14 juillet : journée internationale des personnes non-binaires. Sans doute la meilleure occasion de rappeler que la perception de la grosseur des personnes peut nuire au plein épanouissement de leur identité.
Encore trop souvent, le poids d’une personne contribue à la présomption de son expression de genre.
C’est l’artiste burlesque et multidisciplinaire Rosie Bourgeoisie (pronom : iel) qui, lors d’un panel auquel nous étions invité(e)s en septembre dernier, m’a permise de constater cette réalité.
La réalité du gras qui «force» le genre.
Au-delà de l’androgynie
Personne non-binaire :
Personne dont l’identité de genre se situe hors de la classification binaire masculin/féminin.

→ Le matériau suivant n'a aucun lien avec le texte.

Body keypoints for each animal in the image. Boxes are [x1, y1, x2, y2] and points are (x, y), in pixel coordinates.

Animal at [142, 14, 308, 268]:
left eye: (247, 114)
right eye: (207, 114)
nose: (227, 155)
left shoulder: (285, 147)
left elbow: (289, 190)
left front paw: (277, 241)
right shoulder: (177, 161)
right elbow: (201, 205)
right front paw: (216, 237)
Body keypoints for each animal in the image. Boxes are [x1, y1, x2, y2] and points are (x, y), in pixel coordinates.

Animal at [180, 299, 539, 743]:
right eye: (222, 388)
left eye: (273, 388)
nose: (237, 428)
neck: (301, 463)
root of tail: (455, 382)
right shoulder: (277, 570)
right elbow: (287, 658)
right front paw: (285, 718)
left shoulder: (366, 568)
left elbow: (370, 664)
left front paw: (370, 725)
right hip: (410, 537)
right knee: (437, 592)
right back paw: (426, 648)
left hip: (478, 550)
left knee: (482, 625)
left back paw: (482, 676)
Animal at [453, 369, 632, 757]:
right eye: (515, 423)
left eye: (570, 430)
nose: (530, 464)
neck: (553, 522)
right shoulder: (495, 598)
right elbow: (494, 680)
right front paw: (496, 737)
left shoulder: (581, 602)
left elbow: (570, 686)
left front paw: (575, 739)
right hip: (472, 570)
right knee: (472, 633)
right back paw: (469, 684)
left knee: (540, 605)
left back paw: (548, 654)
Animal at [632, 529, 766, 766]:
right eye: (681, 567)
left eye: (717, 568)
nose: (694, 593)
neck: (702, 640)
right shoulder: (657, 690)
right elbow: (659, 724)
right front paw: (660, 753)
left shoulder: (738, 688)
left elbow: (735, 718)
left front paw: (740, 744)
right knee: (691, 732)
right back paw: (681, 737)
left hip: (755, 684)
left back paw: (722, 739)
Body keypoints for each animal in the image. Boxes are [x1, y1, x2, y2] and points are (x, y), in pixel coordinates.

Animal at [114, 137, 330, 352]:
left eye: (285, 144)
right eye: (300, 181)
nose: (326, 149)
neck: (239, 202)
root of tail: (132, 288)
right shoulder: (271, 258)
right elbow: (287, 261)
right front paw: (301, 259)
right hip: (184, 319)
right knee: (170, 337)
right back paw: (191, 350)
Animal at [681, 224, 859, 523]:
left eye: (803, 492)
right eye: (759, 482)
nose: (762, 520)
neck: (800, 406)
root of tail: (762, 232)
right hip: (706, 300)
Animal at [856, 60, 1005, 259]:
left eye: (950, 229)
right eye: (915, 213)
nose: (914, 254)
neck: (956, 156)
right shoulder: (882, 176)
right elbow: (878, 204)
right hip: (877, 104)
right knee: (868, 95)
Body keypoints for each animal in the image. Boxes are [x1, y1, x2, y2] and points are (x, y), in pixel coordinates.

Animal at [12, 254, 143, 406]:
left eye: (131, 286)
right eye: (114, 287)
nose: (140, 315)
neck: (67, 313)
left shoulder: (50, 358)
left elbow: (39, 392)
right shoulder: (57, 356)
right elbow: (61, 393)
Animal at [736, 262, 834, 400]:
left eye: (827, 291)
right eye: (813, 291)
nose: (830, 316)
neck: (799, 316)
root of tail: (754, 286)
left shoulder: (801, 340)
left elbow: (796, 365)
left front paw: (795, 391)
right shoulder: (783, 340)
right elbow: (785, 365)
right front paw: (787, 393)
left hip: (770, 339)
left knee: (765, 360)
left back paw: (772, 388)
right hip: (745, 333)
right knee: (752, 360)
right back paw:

Pour beaucoup, la non-binarité est associée (incorrectement) à l’androgynie et à une représentation qui joue sur les codes traditionnels en matière de genre. Pour des exemples assez connus, on peut penser au chanteur David Bowie pendant sa phase Ziggy Stardust ou encore à Prince. À la chanteuse Annie Lennox, au mannequin Grace Jones ou encore à la peintre Frida Kahlo, au cours de certaines périodes de sa carrière.
Or, les personnes grosses non-binaires AFAB (Assumed/Assigned Female At Birth, soit «présumées femmes à la naissance») ont souvent des courbes et une silhouette traditionnellement associées au genre féminin. On peut penser à des seins plus gros. Ou encore des hanches et des fesses plus généreuses ou une taille plus définie, pour ne nommer que ça.

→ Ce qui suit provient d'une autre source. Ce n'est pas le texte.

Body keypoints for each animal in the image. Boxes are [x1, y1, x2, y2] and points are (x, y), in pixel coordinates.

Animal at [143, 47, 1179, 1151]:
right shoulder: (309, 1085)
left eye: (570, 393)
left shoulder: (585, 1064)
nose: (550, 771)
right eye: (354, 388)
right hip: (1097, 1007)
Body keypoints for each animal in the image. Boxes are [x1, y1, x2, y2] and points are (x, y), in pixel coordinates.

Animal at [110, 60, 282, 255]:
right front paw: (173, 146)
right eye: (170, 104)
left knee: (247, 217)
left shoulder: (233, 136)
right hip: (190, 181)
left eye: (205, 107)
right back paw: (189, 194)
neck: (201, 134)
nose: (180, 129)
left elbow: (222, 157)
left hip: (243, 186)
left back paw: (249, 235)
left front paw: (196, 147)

Lorsqu’on voit quelqu’un avec des seins ou des hanches marqués, beaucoup ont le mauvais réflexe de «féminiser à tort» la personne. On présumera qu’il s’agit d’une femme, sans vraiment se soucier de son identité réelle.
Binding et compression
La compression (binding) est souvent utilisée par les personnes non-binaires dans le but d’affirmer leur identité de genre. Plusieurs y ont recours pour aplatir/amoindrir leur poitrine, par exemple. Cette pratique est souvent utilisée dans un désir de correspondre à une identité de genre qui soit moins «traditionnellement féminine».
Sauf que les gaines et produits de compression sont souvent limités en termes de taille. De plus, au-delà de la taille, il y a des limites à ce que la compression peut accomplir. Une personne ayant une poitrine vraiment volumineuse, même avec le plus extrême des bindings, n’arrivera pas à la dissimuler suffisamment pour se soustraire à la «féminisation à tort». Il y a des limites à ce qu’une personne peut arriver à faire pour camoufler son corps. (Et aussi pour ne pas se mettre volontairement à risque de développer certaines blessures cutanées ou musculo-squelettiques associées à des pratiques de compression non sécuritaires.)
C’est là que le gras peut devenir «genré». Qu’il peut envoyer à tort un message sur l’identité de genre d’une personne. C’est ce qui fait qu’une personne non-binaire avec une grosse poitrine ou des hanches rebondies sera présumée femme par une majorité. Sans poser de question. Sans demander de pronom.
Parce que dans les codes collectifs, des gros seins sont à tort synonymes de «féminité». Même ceux d’une personne grosse et non-binaire qui se bat pour les cacher.
La grosseur ou la distribution du gras corporel d’une personne ne devrait pas faire présumer de son genre. Ça contribue aux oppressions que les personnes grosses ET non-binaires vivent.
«Genrer» le gras, c’est aussi une forme de grossophobie.